A few weeks ago I wrote in this column that the CHOICE Act, which amends Dodd Frank in several respects, had passed the Financial Services Committee of the House of Representatives. I described that as a small step in the right direction. Now it has passed the full House and has been sent to the Senate. That is a big step. From a compliance standpoint, the most signiﬁcant elements of the CHOICE Act are a complete restructuring of the Consumer Financial Protection Bureau and a harnessing of the enforcement of unfair, deceptive or abusive acts or practices. At the same time, the Treasury Department has published a paper harshly critical of both. At present the CFPB is a government agency responsible to no one. Congress does not have the authority to review either its actions or its budget. The President can remove the director only for cause.

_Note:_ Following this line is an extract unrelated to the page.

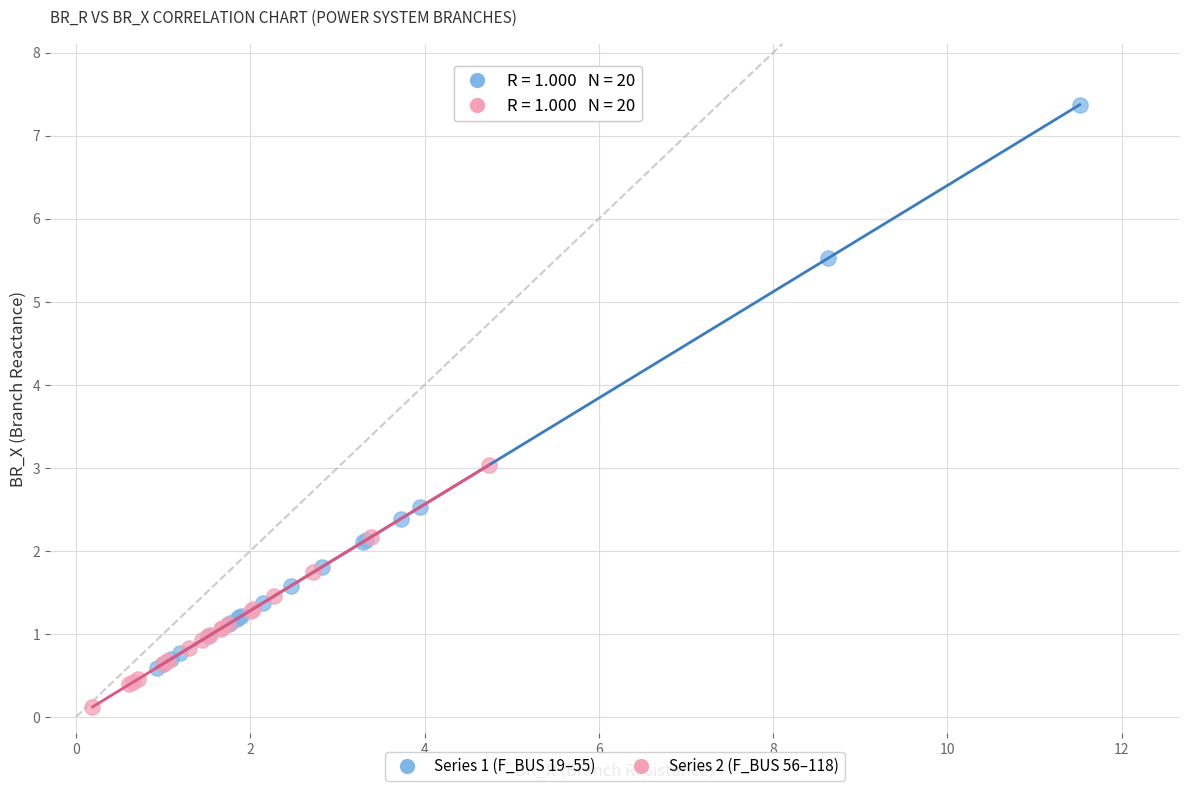

Which series has the widest spread of Y values?

Series 1 (F_BUS 19–55)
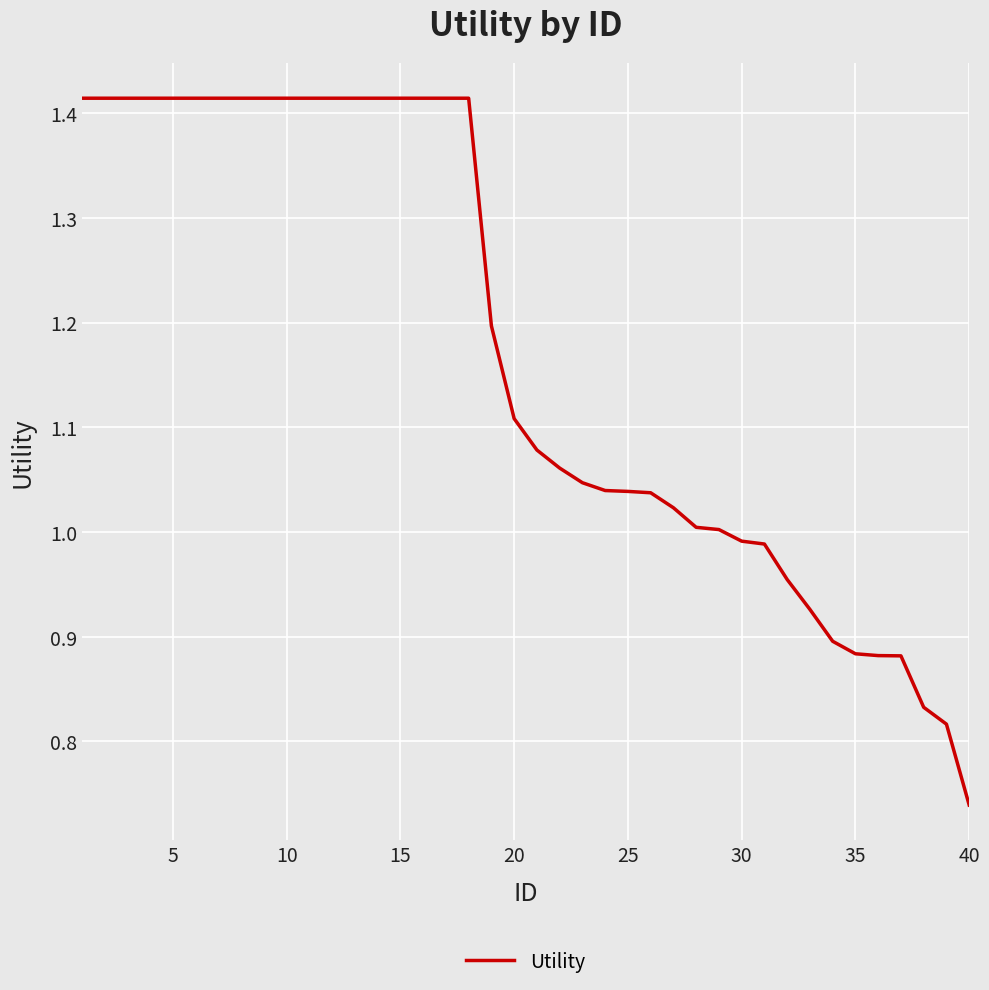

Is it true that the value at 15 is 0.8?

False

In other words, the CFPB can do literally anything that it wants to do and no one can do anything about it. The new legislation will create a ﬁve person commission to run the agency and there will be congressional oversight and approval of its budget.
The Treasury paper is particularly critical of the CFPB's enforcement of the UDAAP provisions. Rather than issuing deﬁnitive guidelines or regulations deﬁning UDAAP, the CFPB has adopted new interpretations by enforcement actions whenever it identiﬁes a practice it wishes to prohibit. Often these are practices that previous regulators have had no issue with. It is like playing a football game where actions that were ﬁne in the ﬁrst quarter bring a ﬁfteen yard penalty in the fourth quarter, and there was no warning to the players or the coaches that the rules were changing.
Treasury was also critical of the CFPB for publishing consumer complaints against ﬁnancial institutions in circumstances where the ﬁnancial institution violated no law or regulation.
Hopefully the wiser minds in the Senate will realize what a mess Dodd Frank has created in these regards and send the legislation to the President for signature.
Fair Credit Reporting Act
The Fair Credit Reporting Act provides that an employer may obtain an employment applicant's credit report if it obtains the person's written consent in advance, and the consent must be on a form that contains nothing but the consent. An employer was sued because the consent form also contained a waiver of liability statement. The court rules that was a violation of the Act. Check your employment application documents and make sure that the credit report consent is on a separate piece of paper and that it contains nothing but the request for consent.
There Has To Be Damage
The FACT Act makes it a violation for anyone to print on a credit card receipt, card information other than either the last ﬁve digits of the card or the card's expiration date. A restaurant printed both and a customer ﬁled a class action law suit. First the court denied class action status and then dismissed the suit because the customer suﬀered no harm. When the erroneous receipt was printed it was immediately given to the customer so there was no potential that a third person saw it. In some cases, such as the giving of erroneous TIL disclosures there is a presumption of damage. Where that does not exist actual damages must be proven. A violation alone does not entail liability.
Nicole is a Busy Beaver
Nicole is the name the CFPB uses to try to humanize the consumer advice that it publishes. Nicole has published valuable advice such as if you pay your bills on time it will improve your credit score and if you pay a higher rather than a lower interest rate your payments will be higher. The CFPB has also published a ﬁve question ﬁnancial literacy test. I have no idea how much money the CFPB spends on providing consumer advice, but it has to be a bunch. The problem is that when you are trying to give advice to 300 million individual unique consumers the only advice you can give use be so generic that it is worthless. Hopefully, if the CFPB is restructured it will quit trying to give advice.